Nun riß es sie hin, nun bebte sie in krampfender Wollust, mit ausgereckten Krallen sein schweres Aderngestränge zu fassen, die Zähne hineinzubohren, die kleine Krallenfaust mitten hinein in die noch hölzern verröchelnde Brust. Und nun, die Zehen auseinander, mitten in die auszischende Lunge, Wogen ringsum von quellendem Fleisch, das, wie von Ketten befreit, in ungeheuren Mengen hervorfloß.

Mit hallendem Getöse, ein zerborstenes Gewölbe, schütterte endlich der Büffel auf die bebende Erde. Summend erhob sich ein wallender Schwarm von Fliegen in unzähligen Funken.

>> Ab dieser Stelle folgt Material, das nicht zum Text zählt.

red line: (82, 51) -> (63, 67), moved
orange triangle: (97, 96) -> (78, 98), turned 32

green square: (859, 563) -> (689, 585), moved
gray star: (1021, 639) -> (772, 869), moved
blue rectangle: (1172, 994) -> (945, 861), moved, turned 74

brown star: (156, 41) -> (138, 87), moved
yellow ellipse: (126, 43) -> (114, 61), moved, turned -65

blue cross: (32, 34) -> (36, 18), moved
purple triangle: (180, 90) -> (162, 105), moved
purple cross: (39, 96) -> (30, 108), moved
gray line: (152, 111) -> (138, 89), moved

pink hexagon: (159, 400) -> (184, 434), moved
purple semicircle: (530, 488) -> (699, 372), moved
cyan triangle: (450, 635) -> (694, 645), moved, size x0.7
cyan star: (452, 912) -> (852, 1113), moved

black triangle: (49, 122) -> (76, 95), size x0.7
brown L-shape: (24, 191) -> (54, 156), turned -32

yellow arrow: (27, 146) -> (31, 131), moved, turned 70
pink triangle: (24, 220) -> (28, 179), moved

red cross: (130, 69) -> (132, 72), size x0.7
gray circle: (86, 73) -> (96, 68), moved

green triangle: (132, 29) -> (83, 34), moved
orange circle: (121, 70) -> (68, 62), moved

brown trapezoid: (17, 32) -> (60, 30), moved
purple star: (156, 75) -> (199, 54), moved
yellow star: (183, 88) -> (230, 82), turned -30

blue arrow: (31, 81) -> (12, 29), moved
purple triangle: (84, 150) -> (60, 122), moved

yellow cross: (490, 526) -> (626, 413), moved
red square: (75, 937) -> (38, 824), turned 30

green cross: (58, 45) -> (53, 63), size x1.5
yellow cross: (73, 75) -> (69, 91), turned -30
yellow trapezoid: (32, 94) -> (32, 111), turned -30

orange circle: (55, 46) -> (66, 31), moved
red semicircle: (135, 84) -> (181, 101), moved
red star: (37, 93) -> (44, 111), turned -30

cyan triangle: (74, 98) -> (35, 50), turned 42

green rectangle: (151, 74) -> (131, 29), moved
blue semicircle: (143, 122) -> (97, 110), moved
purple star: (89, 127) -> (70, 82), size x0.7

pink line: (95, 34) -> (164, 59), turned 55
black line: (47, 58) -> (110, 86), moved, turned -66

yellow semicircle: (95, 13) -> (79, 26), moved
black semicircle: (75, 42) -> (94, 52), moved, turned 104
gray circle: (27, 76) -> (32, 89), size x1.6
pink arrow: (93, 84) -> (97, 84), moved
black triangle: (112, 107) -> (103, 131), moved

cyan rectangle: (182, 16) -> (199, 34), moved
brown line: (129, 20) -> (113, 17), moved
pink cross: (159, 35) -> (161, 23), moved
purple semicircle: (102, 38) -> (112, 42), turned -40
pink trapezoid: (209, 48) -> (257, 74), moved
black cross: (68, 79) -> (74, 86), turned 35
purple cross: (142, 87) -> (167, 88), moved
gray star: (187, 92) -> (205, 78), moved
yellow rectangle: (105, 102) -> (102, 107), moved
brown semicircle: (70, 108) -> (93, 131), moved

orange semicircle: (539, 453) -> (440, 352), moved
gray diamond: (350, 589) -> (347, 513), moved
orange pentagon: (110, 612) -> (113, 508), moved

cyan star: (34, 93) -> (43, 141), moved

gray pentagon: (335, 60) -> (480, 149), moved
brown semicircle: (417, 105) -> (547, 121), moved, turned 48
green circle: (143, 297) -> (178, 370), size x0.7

Langsam glitt Nahar herab vom Reitsitz. Die Zunge, die noch aus dem furchtbar verrenkten Stierhaupt heraushing, streifte dem niedergleitenden Tiger den Bauch, benetzte ihm die ruhig pochende Brust, den blutgefüllten Mund. Die blutgestillte Natur war liebkost von der Zunge des Gewaltigen. Nahar selig am Leichnam der Beute.

Unter dem Haupte des toten Stieres, aufgerichtet im Rieseln des sommerfunkelnden Windes, erhob sich ein Ast, zur Höhe stieg er wieder zurück, mit blauen Blüten zauberhaft besternt, befreit von der Umschlingung der Hörner. Angeschmiegt an seinen Baum stand der Zweig still im ruhenden Himmel.